* Material to process *
----
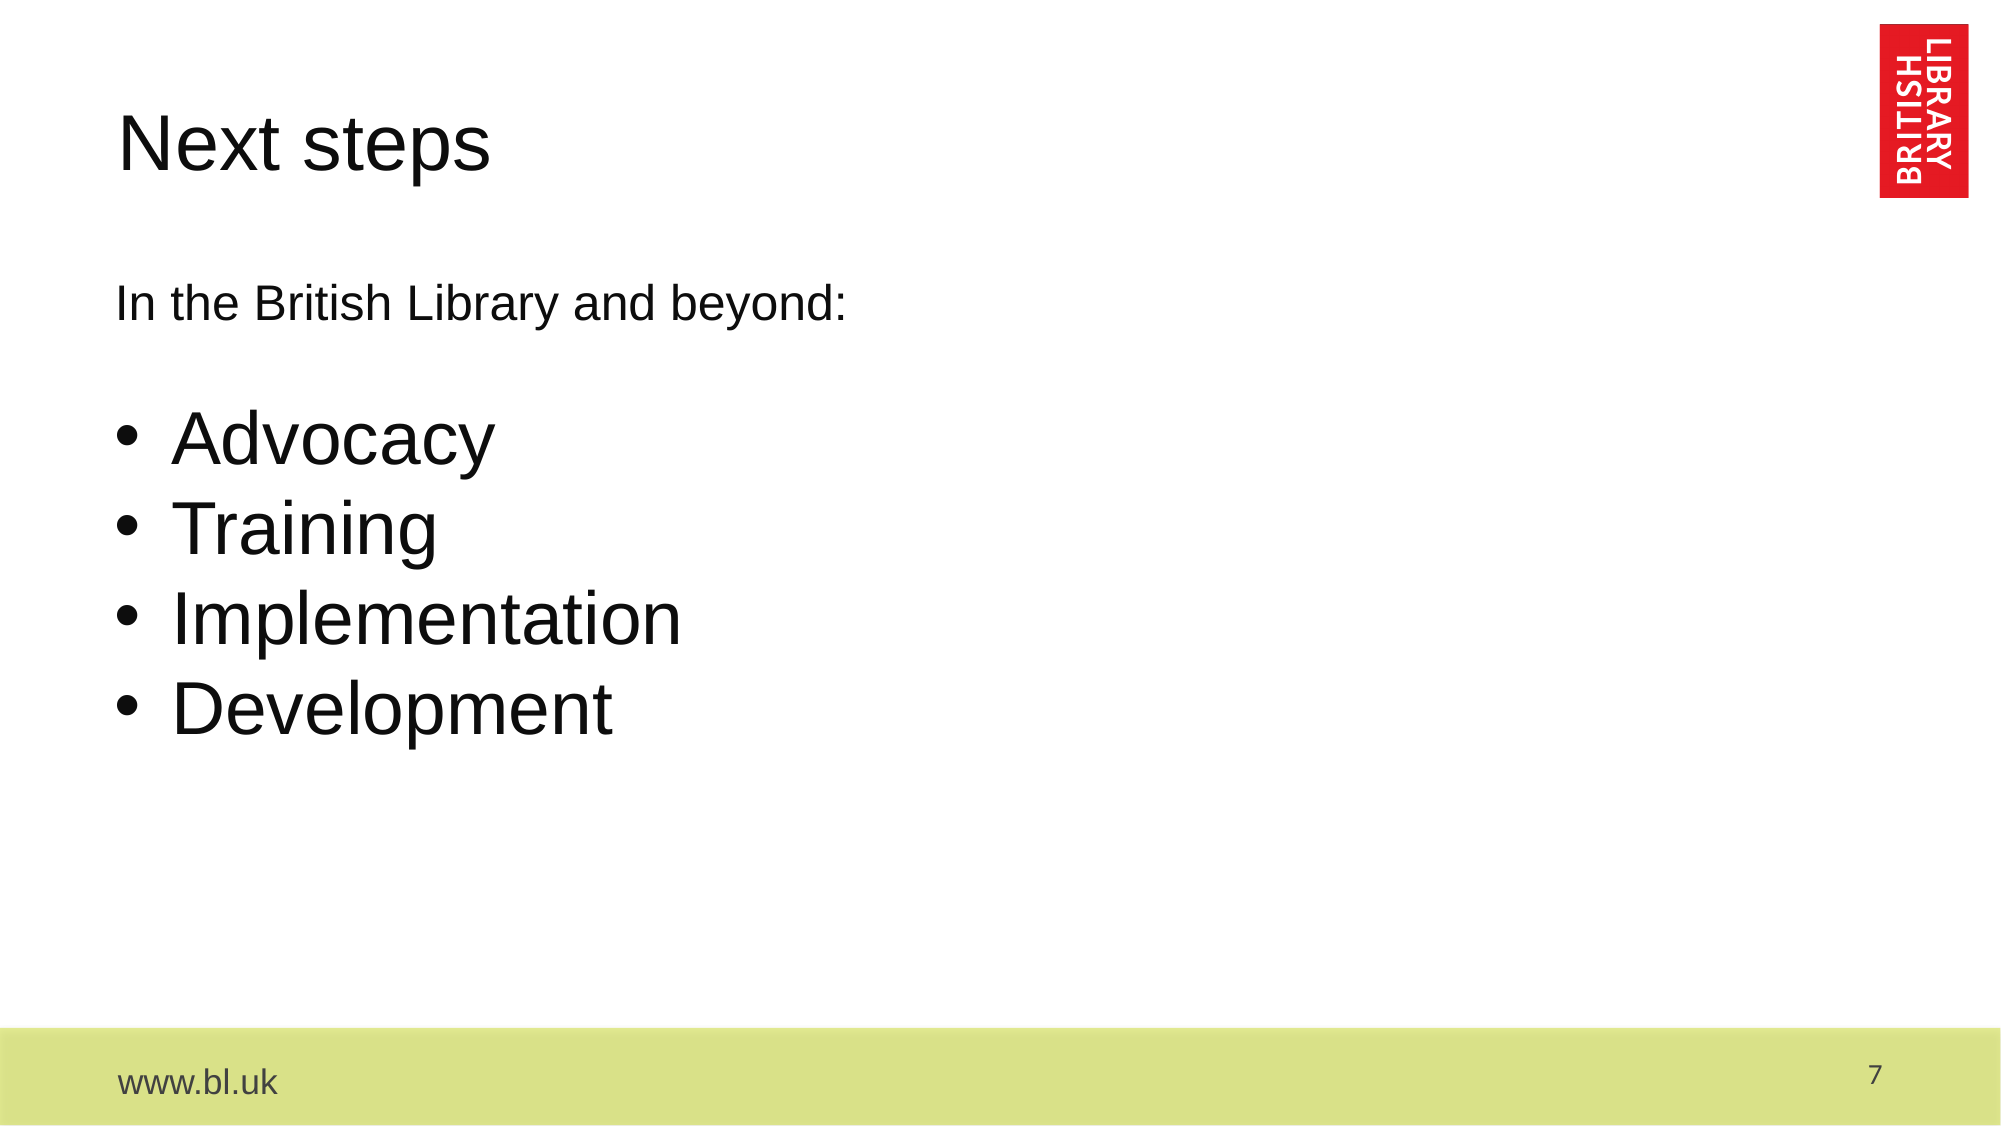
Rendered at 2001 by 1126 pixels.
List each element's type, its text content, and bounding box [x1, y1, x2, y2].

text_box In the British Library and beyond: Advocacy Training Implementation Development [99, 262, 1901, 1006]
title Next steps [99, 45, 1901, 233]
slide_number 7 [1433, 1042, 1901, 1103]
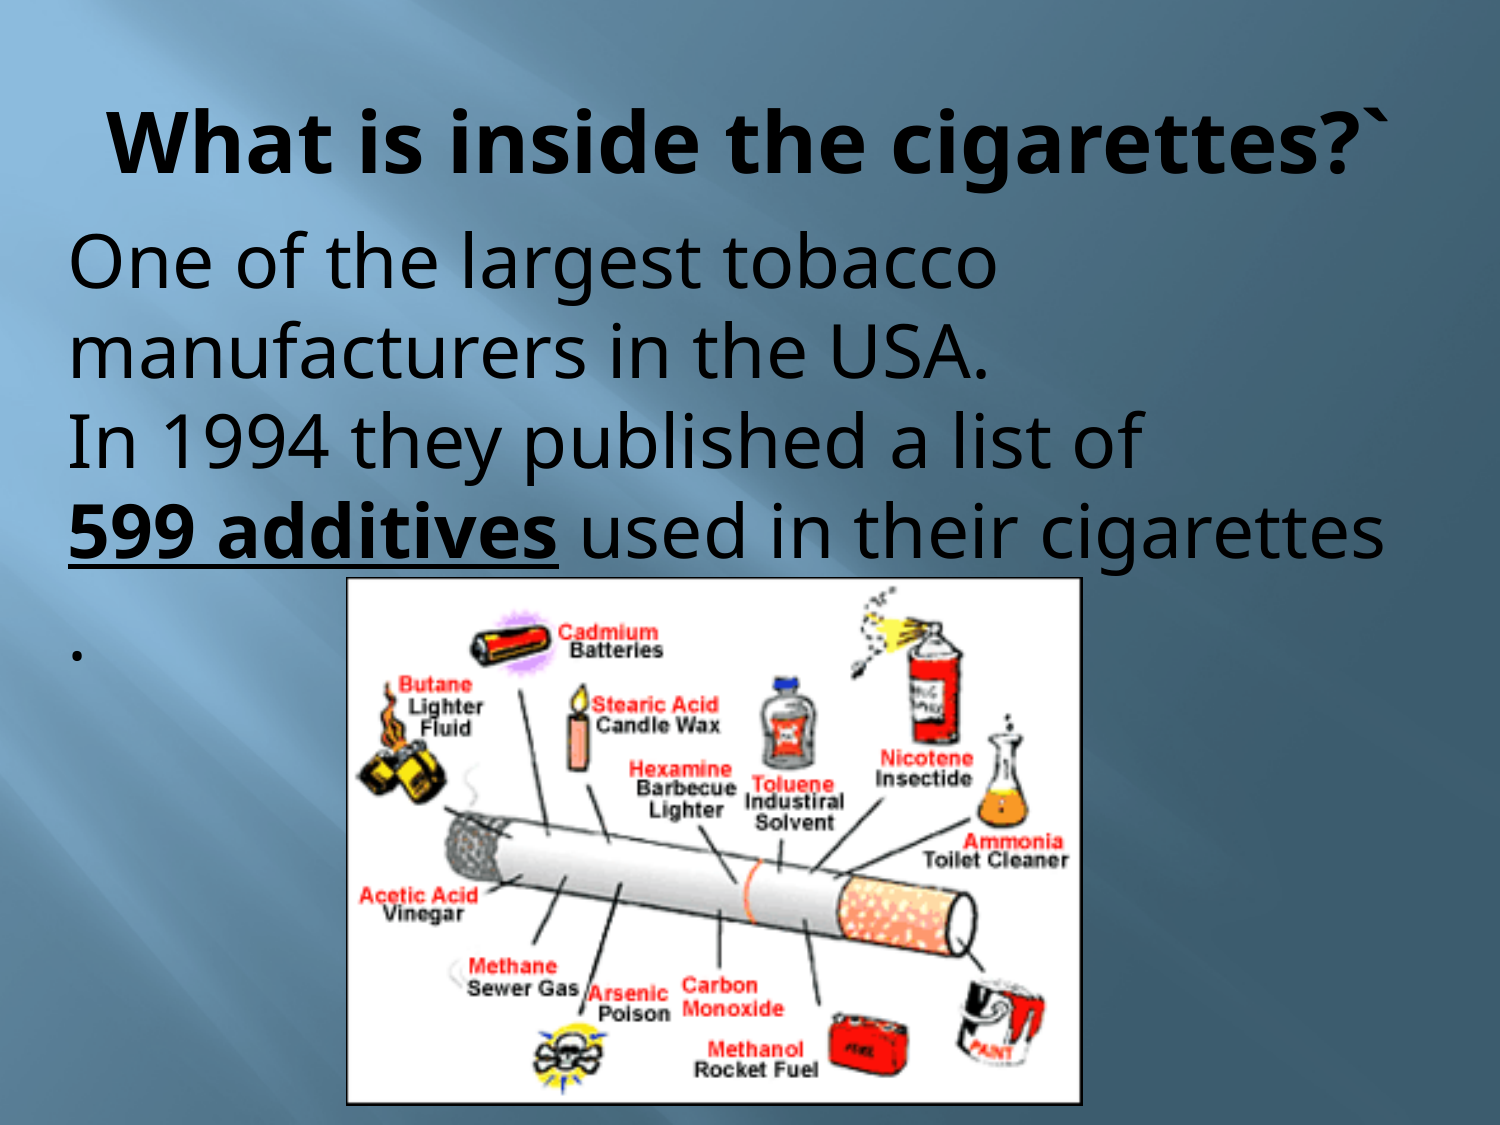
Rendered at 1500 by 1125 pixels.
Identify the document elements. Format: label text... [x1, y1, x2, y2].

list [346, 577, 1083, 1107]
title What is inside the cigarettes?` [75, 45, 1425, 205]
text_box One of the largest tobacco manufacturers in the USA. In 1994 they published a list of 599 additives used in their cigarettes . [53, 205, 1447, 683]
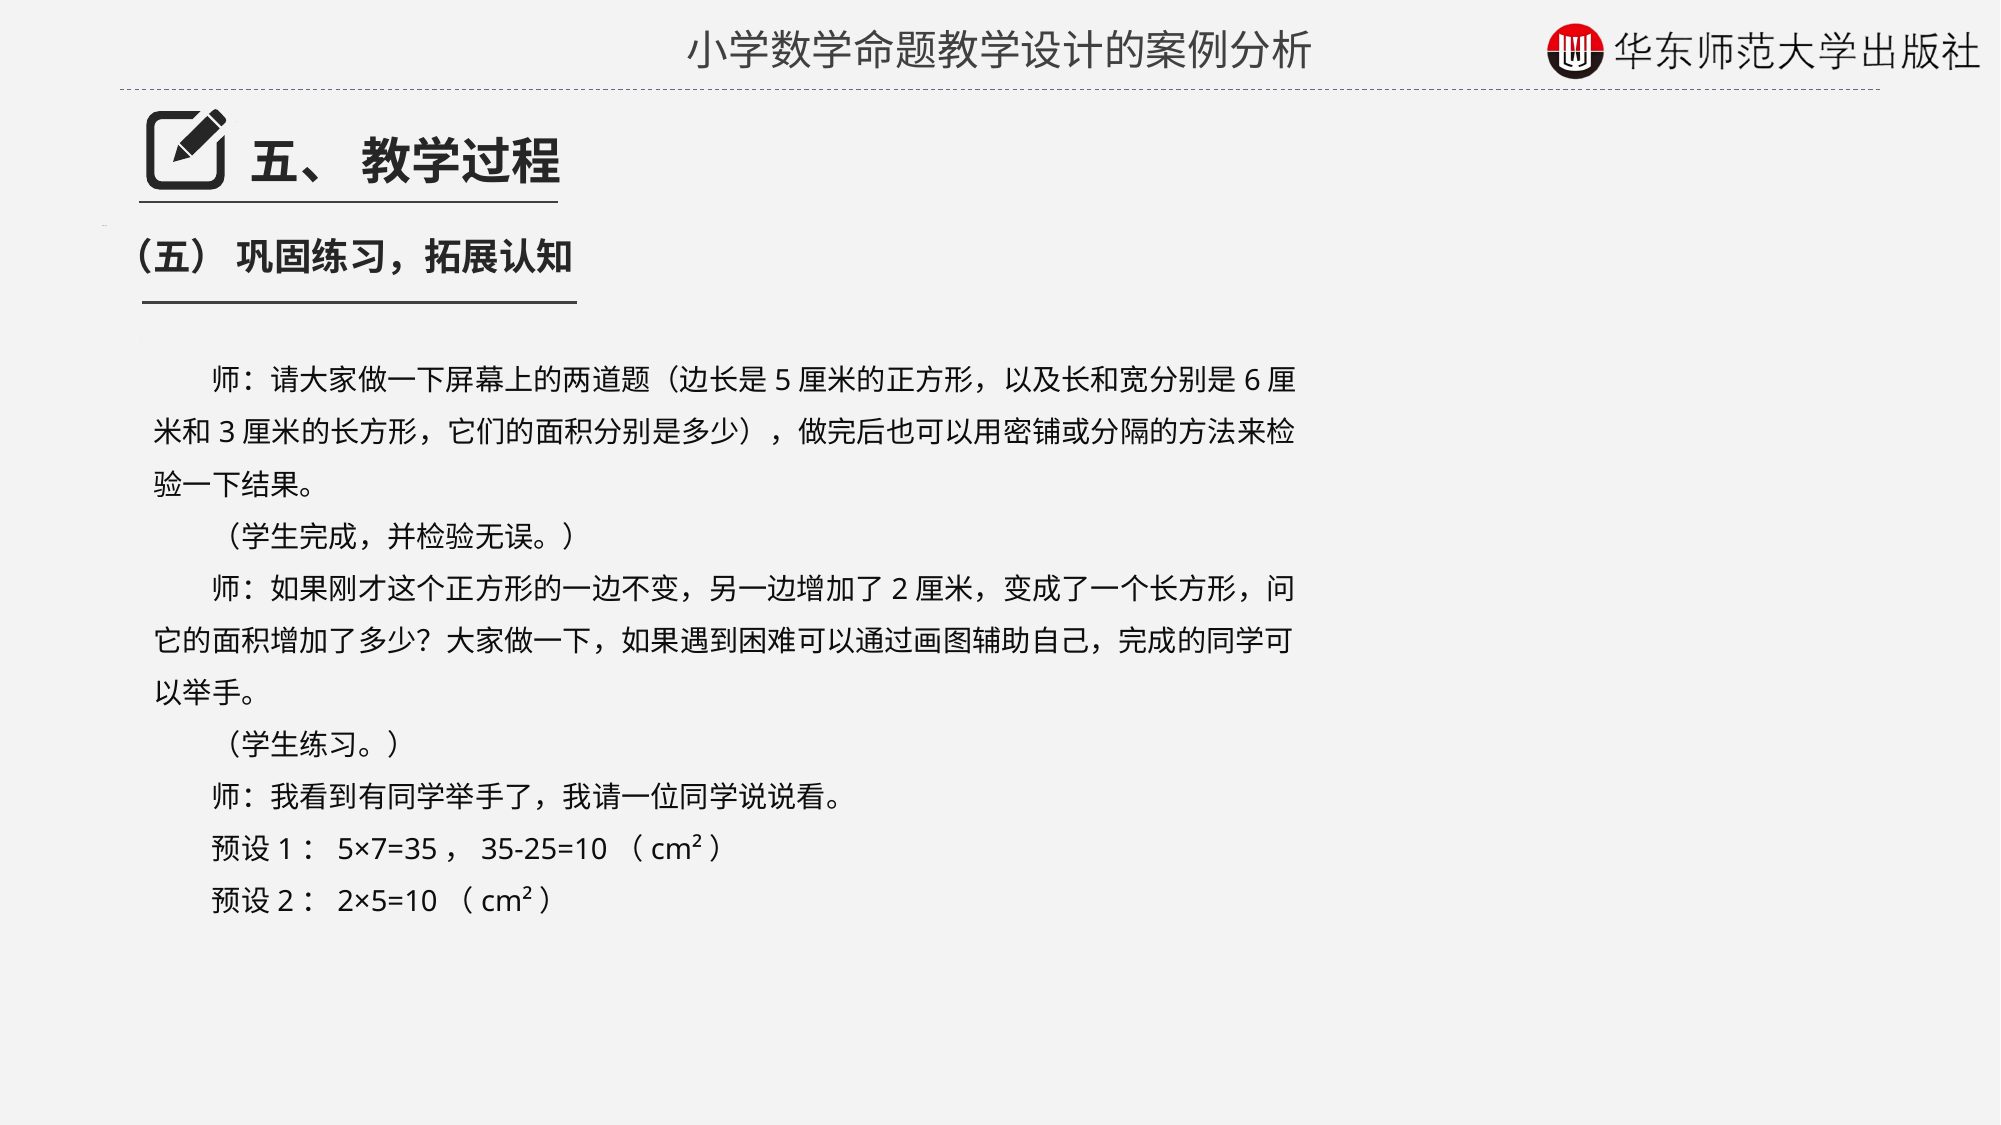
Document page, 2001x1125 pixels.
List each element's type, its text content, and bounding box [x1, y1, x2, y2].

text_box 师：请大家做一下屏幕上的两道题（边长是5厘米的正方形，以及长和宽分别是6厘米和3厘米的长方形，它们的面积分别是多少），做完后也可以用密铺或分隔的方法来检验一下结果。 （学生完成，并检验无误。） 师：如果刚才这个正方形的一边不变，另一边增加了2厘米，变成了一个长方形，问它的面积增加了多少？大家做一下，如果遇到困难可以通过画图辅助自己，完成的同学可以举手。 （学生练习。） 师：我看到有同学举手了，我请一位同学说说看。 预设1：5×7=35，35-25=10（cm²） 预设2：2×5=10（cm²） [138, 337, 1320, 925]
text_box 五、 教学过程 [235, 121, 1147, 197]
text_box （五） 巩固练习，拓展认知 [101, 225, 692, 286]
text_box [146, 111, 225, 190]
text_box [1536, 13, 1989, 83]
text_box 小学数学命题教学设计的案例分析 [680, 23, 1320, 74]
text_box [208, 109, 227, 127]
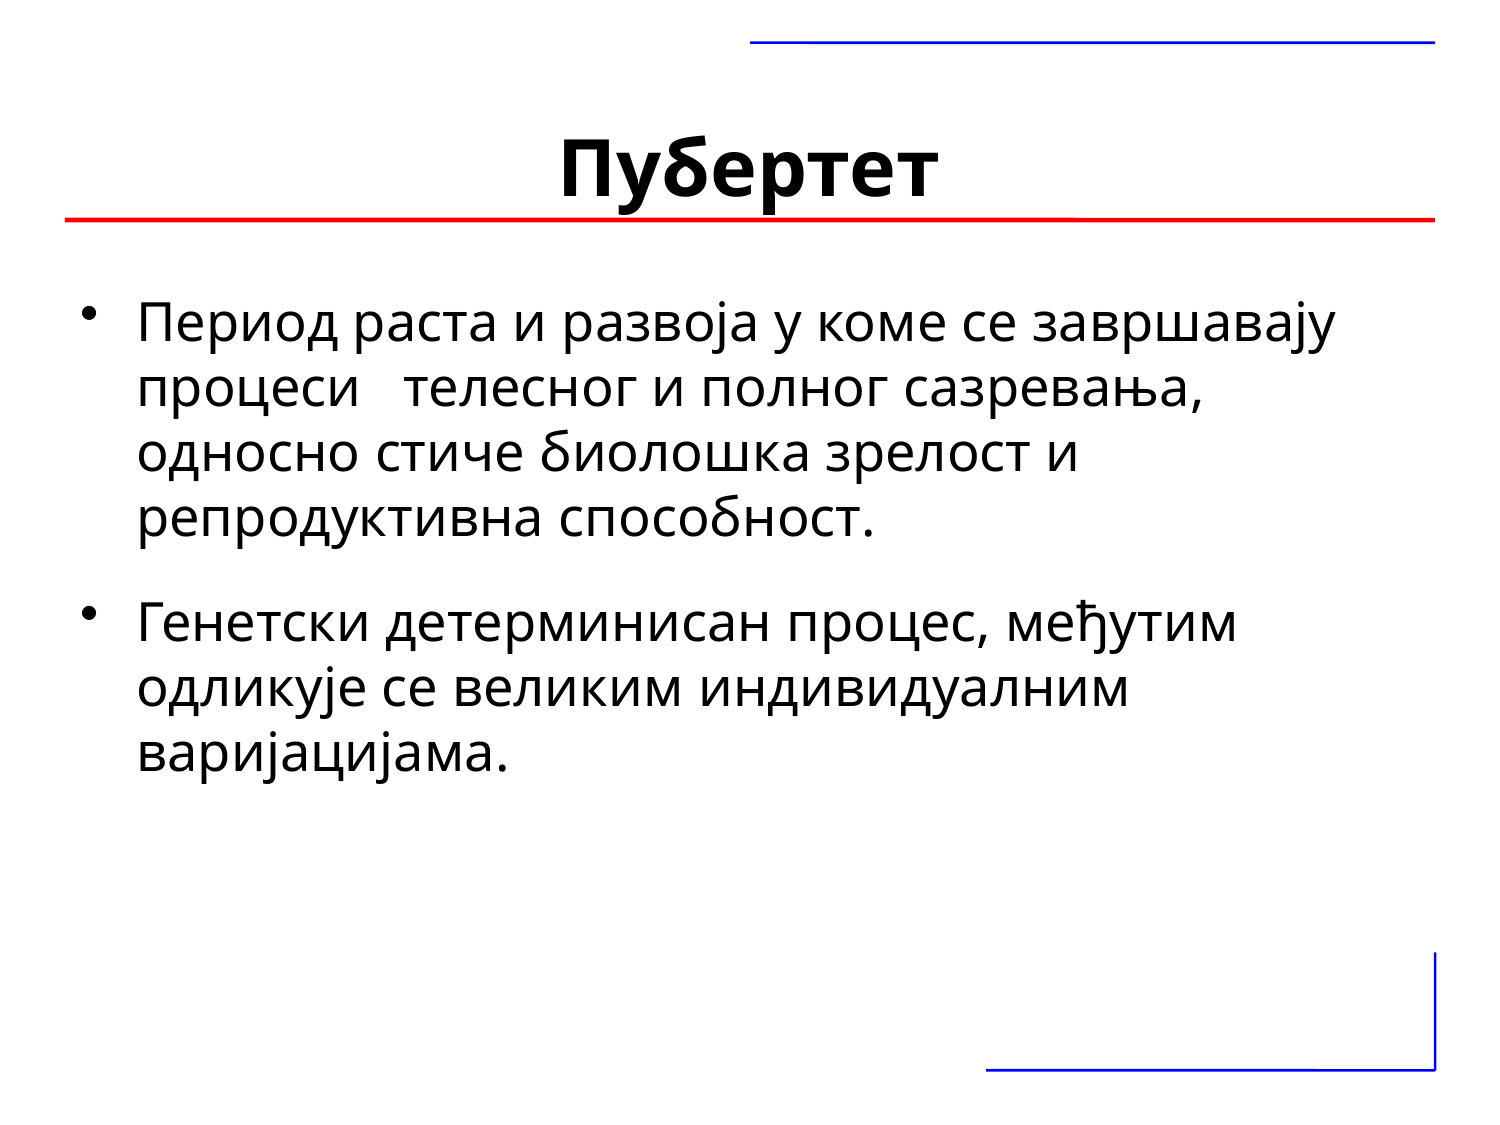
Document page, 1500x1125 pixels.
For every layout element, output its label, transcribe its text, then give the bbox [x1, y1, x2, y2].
----
* Activity *
The entries above are to be repeated exactly, except for any pictures.

* Task solution *
Rendered at 2001 by 1126 pixels.
List each element's type, its text content, and bounding box [x1, y1, x2, y2].

text_box In the British Library and beyond: Advocacy Training Implementation Development [99, 262, 1901, 1006]
title Next steps [99, 45, 1901, 233]
slide_number 7 [1433, 1042, 1901, 1103]
Rendered at 1500 by 1125 pixels.
Identify the document elements. Format: label text... [x1, y1, x2, y2].

list [346, 577, 1083, 1107]
title What is inside the cigarettes?` [75, 45, 1425, 205]
text_box One of the largest tobacco manufacturers in the USA. In 1994 they published a list of 599 additives used in their cigarettes . [53, 205, 1447, 683]
Document page, 2001x1125 pixels.
List each element's type, its text content, and bounding box [x1, y1, x2, y2].

text_box 师：请大家做一下屏幕上的两道题（边长是5厘米的正方形，以及长和宽分别是6厘米和3厘米的长方形，它们的面积分别是多少），做完后也可以用密铺或分隔的方法来检验一下结果。 （学生完成，并检验无误。） 师：如果刚才这个正方形的一边不变，另一边增加了2厘米，变成了一个长方形，问它的面积增加了多少？大家做一下，如果遇到困难可以通过画图辅助自己，完成的同学可以举手。 （学生练习。） 师：我看到有同学举手了，我请一位同学说说看。 预设1：5×7=35，35-25=10（cm²） 预设2：2×5=10（cm²） [138, 337, 1320, 925]
text_box 五、 教学过程 [235, 121, 1147, 197]
text_box （五） 巩固练习，拓展认知 [101, 225, 692, 286]
text_box [146, 111, 225, 190]
text_box [1536, 13, 1989, 83]
text_box 小学数学命题教学设计的案例分析 [680, 23, 1320, 74]
text_box [208, 109, 227, 127]
Document page, 1500x1125 pixels.
For every layout element, output its label, transcribe its text, then give the bbox [x1, y1, x2, y2].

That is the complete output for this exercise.